A figurinha ouro e o cartão diamante
De cromos raros a cartões exclusivos, solução individual alimenta o problema coletivo
O menino abre o pacotinho de figurinhas da Copa e grita de alegria. É a figurinha especial bronze de um jogador dos Estados Unidos. A mãe acompanha a cena com um misto de ternura e surpresa e vai ver o menino colar a figurinha no álbum.
A figurinha, porém, não tem lugar no álbum, não existe para ser colada. Ela tem o propósito de ser mostrada ao Gael, ao Enzo e ao Noah, que ademais já têm as figurinhas especiais do Messi e do Cristiano Ronaldo. A felicidade do menino já não é a mesma. Melhor seria a figurinha especial do Yamal ou do Haaland, mas tudo bem.
A ternura da mãe se esvaiu. O álbum da Copa, além de caro, induz uma competição sem sentido entre as crianças.
O pai contemporiza, explica que teria delirado com a figurinha ouro do Ataliba ou do Sócrates e, afinal, criança é assim.
Adultos também são. Marcelos, Ricardos, Danielas e Patrícias têm suas próprias competições. Novos modelos de carros, telefones e roupas exploram essa demanda por status. E quão diferente da figurinha especial ouro é o cartão de crédito diamante ultraplus?
Há muito para admirarmos no sistema de produção e nas economias de mercado de hoje.
Não é fácil fazer uma boa caneta esferográfica. O processo começa com a extração de minerais escondidos no subsolo do planeta, passa por transportá-los entre países e transformá-los em componentes de caneta até a montagem do produto.

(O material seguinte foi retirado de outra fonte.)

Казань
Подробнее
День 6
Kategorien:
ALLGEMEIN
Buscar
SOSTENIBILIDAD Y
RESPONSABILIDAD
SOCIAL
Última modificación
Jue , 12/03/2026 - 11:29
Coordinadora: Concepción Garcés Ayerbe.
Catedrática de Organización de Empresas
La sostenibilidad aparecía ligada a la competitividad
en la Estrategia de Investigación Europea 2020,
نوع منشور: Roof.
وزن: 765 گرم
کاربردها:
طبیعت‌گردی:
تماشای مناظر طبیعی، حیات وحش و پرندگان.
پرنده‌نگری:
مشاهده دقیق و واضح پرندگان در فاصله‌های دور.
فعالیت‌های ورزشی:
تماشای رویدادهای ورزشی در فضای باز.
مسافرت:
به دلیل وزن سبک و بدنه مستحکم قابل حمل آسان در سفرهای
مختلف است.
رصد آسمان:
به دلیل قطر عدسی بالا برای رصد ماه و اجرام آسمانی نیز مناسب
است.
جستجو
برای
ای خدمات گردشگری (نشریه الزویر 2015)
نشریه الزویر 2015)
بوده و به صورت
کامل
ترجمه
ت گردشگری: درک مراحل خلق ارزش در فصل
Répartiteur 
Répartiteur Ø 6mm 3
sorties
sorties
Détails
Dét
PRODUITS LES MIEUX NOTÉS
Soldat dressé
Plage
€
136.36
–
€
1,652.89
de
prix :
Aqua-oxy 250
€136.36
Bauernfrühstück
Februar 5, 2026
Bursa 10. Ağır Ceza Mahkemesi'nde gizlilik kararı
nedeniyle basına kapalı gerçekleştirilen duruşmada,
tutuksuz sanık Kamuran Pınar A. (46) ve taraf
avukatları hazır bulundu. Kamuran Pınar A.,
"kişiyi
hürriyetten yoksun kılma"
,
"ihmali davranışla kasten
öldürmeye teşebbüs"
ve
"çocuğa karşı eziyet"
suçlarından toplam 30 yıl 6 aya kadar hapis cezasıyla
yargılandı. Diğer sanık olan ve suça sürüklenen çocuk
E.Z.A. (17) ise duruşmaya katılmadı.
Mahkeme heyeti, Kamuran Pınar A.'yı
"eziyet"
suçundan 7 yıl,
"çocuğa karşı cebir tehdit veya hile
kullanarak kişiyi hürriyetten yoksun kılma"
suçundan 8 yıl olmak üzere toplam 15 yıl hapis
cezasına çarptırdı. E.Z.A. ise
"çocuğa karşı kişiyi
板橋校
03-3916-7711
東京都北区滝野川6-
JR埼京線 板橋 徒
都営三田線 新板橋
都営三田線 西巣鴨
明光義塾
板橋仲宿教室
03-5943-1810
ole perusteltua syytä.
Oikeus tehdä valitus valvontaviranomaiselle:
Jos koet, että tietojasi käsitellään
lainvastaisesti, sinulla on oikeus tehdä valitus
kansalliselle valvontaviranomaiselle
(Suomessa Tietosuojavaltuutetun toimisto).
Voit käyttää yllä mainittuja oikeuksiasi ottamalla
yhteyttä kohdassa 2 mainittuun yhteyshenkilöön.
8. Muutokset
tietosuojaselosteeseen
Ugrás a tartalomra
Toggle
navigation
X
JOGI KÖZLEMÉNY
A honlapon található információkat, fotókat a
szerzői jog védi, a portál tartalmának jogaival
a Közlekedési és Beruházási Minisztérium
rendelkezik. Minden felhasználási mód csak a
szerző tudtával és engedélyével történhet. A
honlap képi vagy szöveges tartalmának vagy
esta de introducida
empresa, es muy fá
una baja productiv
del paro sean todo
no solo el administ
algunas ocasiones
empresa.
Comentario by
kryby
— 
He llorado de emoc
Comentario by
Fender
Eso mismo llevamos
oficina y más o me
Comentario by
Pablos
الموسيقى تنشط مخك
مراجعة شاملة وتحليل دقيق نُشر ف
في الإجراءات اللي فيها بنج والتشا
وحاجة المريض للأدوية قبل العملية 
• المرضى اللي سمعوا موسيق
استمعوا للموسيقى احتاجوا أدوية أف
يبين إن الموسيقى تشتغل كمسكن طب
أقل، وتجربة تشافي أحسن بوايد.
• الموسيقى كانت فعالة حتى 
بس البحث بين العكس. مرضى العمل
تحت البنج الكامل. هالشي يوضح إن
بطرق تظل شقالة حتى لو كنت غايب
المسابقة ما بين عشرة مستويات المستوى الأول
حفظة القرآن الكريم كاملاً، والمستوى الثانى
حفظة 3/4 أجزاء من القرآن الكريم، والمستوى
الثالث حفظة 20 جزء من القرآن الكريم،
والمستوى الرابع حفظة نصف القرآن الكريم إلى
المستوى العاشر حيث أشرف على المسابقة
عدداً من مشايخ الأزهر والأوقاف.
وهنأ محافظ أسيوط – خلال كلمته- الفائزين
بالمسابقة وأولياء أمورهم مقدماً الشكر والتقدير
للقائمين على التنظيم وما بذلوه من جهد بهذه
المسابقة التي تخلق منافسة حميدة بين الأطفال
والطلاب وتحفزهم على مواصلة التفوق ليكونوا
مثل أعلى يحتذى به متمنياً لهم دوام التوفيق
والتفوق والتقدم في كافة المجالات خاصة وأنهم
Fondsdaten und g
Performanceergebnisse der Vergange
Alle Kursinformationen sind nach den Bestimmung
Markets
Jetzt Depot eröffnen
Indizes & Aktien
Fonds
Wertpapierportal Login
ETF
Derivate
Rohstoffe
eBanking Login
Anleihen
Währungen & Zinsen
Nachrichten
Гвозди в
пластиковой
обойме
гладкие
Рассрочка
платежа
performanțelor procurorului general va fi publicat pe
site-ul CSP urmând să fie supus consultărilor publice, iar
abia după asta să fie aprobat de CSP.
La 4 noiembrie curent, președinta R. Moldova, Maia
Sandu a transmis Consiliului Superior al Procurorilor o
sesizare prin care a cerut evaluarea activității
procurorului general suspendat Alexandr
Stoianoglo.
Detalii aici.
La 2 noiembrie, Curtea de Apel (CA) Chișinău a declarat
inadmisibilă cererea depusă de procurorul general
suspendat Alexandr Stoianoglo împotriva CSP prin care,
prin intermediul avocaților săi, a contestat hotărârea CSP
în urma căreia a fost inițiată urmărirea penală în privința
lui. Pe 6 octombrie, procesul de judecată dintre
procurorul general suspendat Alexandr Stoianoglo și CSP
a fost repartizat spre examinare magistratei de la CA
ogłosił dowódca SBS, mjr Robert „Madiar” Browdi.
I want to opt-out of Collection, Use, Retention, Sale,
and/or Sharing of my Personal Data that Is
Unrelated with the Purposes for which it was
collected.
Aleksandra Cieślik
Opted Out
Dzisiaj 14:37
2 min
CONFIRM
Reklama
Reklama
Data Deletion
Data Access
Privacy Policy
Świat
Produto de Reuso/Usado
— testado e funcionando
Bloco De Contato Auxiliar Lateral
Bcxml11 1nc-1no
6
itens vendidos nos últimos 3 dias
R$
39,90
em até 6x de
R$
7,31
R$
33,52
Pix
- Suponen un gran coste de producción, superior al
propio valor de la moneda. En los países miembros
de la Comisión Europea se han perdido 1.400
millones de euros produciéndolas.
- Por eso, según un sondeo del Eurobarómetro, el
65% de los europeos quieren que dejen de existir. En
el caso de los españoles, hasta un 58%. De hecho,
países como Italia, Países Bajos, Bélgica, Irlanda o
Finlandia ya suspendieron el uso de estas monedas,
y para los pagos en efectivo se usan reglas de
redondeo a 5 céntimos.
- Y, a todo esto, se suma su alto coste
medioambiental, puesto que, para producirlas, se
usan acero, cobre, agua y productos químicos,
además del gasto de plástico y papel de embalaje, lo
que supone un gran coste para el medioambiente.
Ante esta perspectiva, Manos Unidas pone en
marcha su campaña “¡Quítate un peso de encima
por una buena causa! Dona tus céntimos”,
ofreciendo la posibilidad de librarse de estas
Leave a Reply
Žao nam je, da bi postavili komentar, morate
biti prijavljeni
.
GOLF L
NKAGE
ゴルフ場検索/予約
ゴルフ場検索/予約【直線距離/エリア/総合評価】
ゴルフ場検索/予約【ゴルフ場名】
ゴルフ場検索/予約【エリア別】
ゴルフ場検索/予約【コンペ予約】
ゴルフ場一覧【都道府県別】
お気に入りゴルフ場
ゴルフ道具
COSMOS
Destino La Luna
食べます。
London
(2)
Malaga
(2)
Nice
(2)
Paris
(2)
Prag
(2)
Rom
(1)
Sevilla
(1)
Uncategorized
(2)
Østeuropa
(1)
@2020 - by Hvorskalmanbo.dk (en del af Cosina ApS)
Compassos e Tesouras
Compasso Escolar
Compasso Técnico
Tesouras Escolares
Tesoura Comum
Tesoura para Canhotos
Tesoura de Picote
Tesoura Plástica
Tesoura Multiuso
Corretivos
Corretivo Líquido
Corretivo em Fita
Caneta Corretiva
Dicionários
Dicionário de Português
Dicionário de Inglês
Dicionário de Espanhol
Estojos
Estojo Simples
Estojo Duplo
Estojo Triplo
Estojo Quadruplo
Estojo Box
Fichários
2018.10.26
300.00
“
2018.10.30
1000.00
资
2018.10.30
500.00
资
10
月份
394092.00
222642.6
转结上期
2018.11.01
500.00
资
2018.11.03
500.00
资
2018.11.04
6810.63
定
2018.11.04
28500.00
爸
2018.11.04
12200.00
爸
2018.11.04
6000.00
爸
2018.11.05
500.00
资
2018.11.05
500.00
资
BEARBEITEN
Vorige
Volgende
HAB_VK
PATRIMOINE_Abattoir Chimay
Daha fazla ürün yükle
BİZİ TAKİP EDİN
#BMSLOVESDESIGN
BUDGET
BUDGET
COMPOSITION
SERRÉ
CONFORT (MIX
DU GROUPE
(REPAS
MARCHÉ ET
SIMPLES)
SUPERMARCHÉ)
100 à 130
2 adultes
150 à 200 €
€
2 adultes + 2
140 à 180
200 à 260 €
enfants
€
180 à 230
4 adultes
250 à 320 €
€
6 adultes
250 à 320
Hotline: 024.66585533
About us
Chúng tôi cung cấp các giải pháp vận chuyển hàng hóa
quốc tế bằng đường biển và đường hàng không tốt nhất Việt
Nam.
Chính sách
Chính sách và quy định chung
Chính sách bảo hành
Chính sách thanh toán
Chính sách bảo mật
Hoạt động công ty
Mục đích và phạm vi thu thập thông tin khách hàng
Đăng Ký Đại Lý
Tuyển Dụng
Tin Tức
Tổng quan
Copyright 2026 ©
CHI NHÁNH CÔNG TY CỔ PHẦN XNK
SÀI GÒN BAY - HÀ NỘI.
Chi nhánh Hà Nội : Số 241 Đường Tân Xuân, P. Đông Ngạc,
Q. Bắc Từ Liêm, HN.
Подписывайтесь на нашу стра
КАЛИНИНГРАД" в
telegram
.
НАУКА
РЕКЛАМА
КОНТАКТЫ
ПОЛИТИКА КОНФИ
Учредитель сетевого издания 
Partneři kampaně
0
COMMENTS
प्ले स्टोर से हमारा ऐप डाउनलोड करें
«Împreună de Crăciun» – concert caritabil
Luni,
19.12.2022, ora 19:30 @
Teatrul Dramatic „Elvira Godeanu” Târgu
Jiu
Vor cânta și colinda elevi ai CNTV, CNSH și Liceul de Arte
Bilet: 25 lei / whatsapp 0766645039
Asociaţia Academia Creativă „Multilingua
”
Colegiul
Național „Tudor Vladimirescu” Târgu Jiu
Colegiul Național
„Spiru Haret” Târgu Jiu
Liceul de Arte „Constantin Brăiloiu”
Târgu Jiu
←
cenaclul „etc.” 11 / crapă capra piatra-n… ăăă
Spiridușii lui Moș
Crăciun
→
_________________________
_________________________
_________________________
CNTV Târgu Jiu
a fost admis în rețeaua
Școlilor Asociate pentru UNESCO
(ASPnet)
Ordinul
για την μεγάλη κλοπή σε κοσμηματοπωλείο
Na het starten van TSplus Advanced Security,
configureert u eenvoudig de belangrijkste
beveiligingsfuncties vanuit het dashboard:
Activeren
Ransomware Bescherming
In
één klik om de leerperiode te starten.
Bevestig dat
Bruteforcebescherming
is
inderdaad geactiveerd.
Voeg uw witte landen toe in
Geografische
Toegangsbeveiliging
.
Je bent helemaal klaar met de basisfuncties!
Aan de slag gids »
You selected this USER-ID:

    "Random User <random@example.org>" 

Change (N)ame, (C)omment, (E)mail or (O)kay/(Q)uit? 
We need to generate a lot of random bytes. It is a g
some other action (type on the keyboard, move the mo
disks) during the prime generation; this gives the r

A caneta é feita com tamanha eficiência que custa menos de R$ 1. Isso equivale a poucos minutos ou segundos do nosso trabalho.
A alta eficiência e o baixo custo de produção da caneta —e de inúmeros outros bens— resultam da busca das empresas por formas de produzir de maneira melhor e mais barata, visando o lucro.
Nem sempre, porém, o objetivo de maximizar o lucro está alinhado com o bem-estar da sociedade.
Por exemplo, as maneiras mais baratas de fabricar um produto podem gerar poluição demais. Economistas conhecem bem a solução para esse tipo de problema. É preciso tributar a poluição ou regular as atividades da indústria. Na teoria, pelo menos, é uma questão simples.
A busca por lucros pode, também, levar empresas a produzir escassez.
A figurinha ouro da Copa do Mundo vale mais que a figurinha especial bronze —é mais cara e deixa a criança mais feliz. O custo de produzir é o mesmo. Por que então a empresa produz seis vezes mais figurinhas bronze que ouro? Justamente porque é a escassez que dá o valor para a figurinha especial, e a maior escassez torna a figurinha ouro tão cara.
O problema é conhecido, mas o que podemos fazer?
No nível do indivíduo, a solução para a criança que se sente mal por não ter as figurinhas especiais é comprá-las —criando mais problema para as crianças que não as têm.
O mesmo vale para quem não tem um perfil na rede social interessante, um cartão de crédito, um telefone ou uma camisa da seleção suficientemente bons para o ambiente em que vive. A solução individual alimenta o problema coletivo.
No nível da sociedade, a solução é difícil. Não queremos que o governo proíba empresas de fazer figurinhas ou cobrar R$ 1.200 por uma bola de futebol. Vários países, porém, estão restringindo o uso de redes sociais.
A liberdade de produzir, quem diria, criou a produção de escassez.